PAGE EXTRACT START
General characteristics
- Class & type: Arleigh Burke-class destroyer
- Displacement: Light: approx. 6,800 long tons (6,900 t); Full: approx. 8,900 long tons (9,000 t);
- Length: 505 ft (154 m)
- Beam: 59 ft (18 m)
- Draft: 31 ft (9.4 m)
- Propulsion: 2 × shafts
- Speed: In excess of 30 kn (56 km/h; 35 mph)
- Range: 4,400 nmi (8,100 km; 5,100 mi) at 20 kn (37 km/h; 23 mph)
- Complement: 33 commissioned officers; 38 chief petty officers; 210 enlisted personnel;
- Sensors & processing systems: AN/SPY-1D PESA 3D radar (Flight I, II, IIA); AN/SPY-6(V)1 AESA 3D radar (Flight III); AN/SPS-67(V)3 or (V)5 surface search radar (DDG-51 – DDG-118); AN/SPQ-9B surface search radar (DDG-119 onward); AN/SPS-73(V)12 surface search/navigation radar (DDG-51 – DDG-86); BridgeMaster E surface search/navigation radar (DDG-87 onward); 3 × AN/SPG-62 fire-control radar; Mk 46 optical sight system (Flight I, II, IIA); Mk 20 electro-optical sight system (Flight III); AN/SQQ-89 ASW combat system:; AN/SQS-53C sonar array; AN/SQR-19 tactical towed array sonar (Flight I, II, IIA); TB-37U multi-function towed array sonar (DDG-113 onward); AN/SQQ-28 LAMPS III shipboard system;
- Electronic warfare & decoys: AN/SLQ-32 electronic warfare suite; AN/SLQ-25 Nixie torpedo countermeasures; Mk 36 Mod 12 decoy launching systems; Mk 53 Nulka decoy launching systems; Mk 59 decoy launching systems;
- Armament: Guns:; 1 × 5-inch (127 mm)/54 mk 45 mod 1/2 (lightweight gun); 2 × 20 mm (0.8 in) Phalanx CIWS; 2 × 25 mm (0.98 in) Mk 38 machine gun system; 4 × 0.50 inches (12.7 mm) caliber guns; Missiles:; 2 × Mk 141 Harpoon anti-ship missile launcher; 1 × 29-cell, 1 × 61-cell (90 total cells) Mk 41 vertical launching system (VLS):; RIM-66M surface-to-air missile; RIM-156 surface-to-air missile; RIM-161 anti-ballistic missile; BGM-109 Tomahawk cruise missile; RUM-139 vertical launch ASROC; Torpedoes:; 2 × Mark 32 triple torpedo tubes:; Mark 46 lightweight torpedo; Mark 50 lightweight torpedo; Mark 54 lightweight torpedo;
- Aircraft carried: 1 × Sikorsky MH-60R

= USS Paul Hamilton (DDG-60) =

Guided missile destroyer

USS Paul Hamilton (DDG-60) is an (Flight I) Aegis guided missile destroyer in the United States Navy currently in service. The ship is named after Paul Hamilton, the third United States Secretary of the Navy.
PAGE EXTRACT END
RECORD EXCERPTS START
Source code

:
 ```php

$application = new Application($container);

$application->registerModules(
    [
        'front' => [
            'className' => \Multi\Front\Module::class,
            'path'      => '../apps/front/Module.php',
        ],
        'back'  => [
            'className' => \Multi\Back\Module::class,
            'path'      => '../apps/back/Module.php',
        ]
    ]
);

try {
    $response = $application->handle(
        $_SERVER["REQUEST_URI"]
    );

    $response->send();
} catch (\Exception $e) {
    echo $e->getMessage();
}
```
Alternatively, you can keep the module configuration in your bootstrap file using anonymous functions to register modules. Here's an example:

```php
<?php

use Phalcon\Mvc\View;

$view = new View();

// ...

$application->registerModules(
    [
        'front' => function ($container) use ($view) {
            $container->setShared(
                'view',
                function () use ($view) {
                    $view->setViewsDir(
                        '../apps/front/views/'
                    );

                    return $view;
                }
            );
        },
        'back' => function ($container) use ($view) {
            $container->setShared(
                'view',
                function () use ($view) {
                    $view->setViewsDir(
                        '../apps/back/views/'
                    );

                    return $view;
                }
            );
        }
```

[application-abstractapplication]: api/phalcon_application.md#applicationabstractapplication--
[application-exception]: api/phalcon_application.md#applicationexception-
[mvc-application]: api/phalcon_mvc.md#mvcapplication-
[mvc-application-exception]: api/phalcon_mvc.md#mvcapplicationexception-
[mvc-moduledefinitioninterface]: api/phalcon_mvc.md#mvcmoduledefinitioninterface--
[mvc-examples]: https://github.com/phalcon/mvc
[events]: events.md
RECORD EXCERPTS END
TASK REQUIREMENTS: Reproduce the entire page extract on USS Paul Hamilton (DDG-60) word for word.

TASK RESULT:
General characteristics
- Class & type: Arleigh Burke-class destroyer
- Displacement: Light: approx. 6,800 long tons (6,900 t); Full: approx. 8,900 long tons (9,000 t);
- Length: 505 ft (154 m)
- Beam: 59 ft (18 m)
- Draft: 31 ft (9.4 m)
- Propulsion: 2 × shafts
- Speed: In excess of 30 kn (56 km/h; 35 mph)
- Range: 4,400 nmi (8,100 km; 5,100 mi) at 20 kn (37 km/h; 23 mph)
- Complement: 33 commissioned officers; 38 chief petty officers; 210 enlisted personnel;
- Sensors & processing systems: AN/SPY-1D PESA 3D radar (Flight I, II, IIA); AN/SPY-6(V)1 AESA 3D radar (Flight III); AN/SPS-67(V)3 or (V)5 surface search radar (DDG-51 – DDG-118); AN/SPQ-9B surface search radar (DDG-119 onward); AN/SPS-73(V)12 surface search/navigation radar (DDG-51 – DDG-86); BridgeMaster E surface search/navigation radar (DDG-87 onward); 3 × AN/SPG-62 fire-control radar; Mk 46 optical sight system (Flight I, II, IIA); Mk 20 electro-optical sight system (Flight III); AN/SQQ-89 ASW combat system:; AN/SQS-53C sonar array; AN/SQR-19 tactical towed array sonar (Flight I, II, IIA); TB-37U multi-function towed array sonar (DDG-113 onward); AN/SQQ-28 LAMPS III shipboard system;
- Electronic warfare & decoys: AN/SLQ-32 electronic warfare suite; AN/SLQ-25 Nixie torpedo countermeasures; Mk 36 Mod 12 decoy launching systems; Mk 53 Nulka decoy launching systems; Mk 59 decoy launching systems;
- Armament: Guns:; 1 × 5-inch (127 mm)/54 mk 45 mod 1/2 (lightweight gun); 2 × 20 mm (0.8 in) Phalanx CIWS; 2 × 25 mm (0.98 in) Mk 38 machine gun system; 4 × 0.50 inches (12.7 mm) caliber guns; Missiles:; 2 × Mk 141 Harpoon anti-ship missile launcher; 1 × 29-cell, 1 × 61-cell (90 total cells) Mk 41 vertical launching system (VLS):; RIM-66M surface-to-air missile; RIM-156 surface-to-air missile; RIM-161 anti-ballistic missile; BGM-109 Tomahawk cruise missile; RUM-139 vertical launch ASROC; Torpedoes:; 2 × Mark 32 triple torpedo tubes:; Mark 46 lightweight torpedo; Mark 50 lightweight torpedo; Mark 54 lightweight torpedo;
- Aircraft carried: 1 × Sikorsky MH-60R

= USS Paul Hamilton (DDG-60) =

Guided missile destroyer

USS Paul Hamilton (DDG-60) is an (Flight I) Aegis guided missile destroyer in the United States Navy currently in service. The ship is named after Paul Hamilton, the third United States Secretary of the Navy.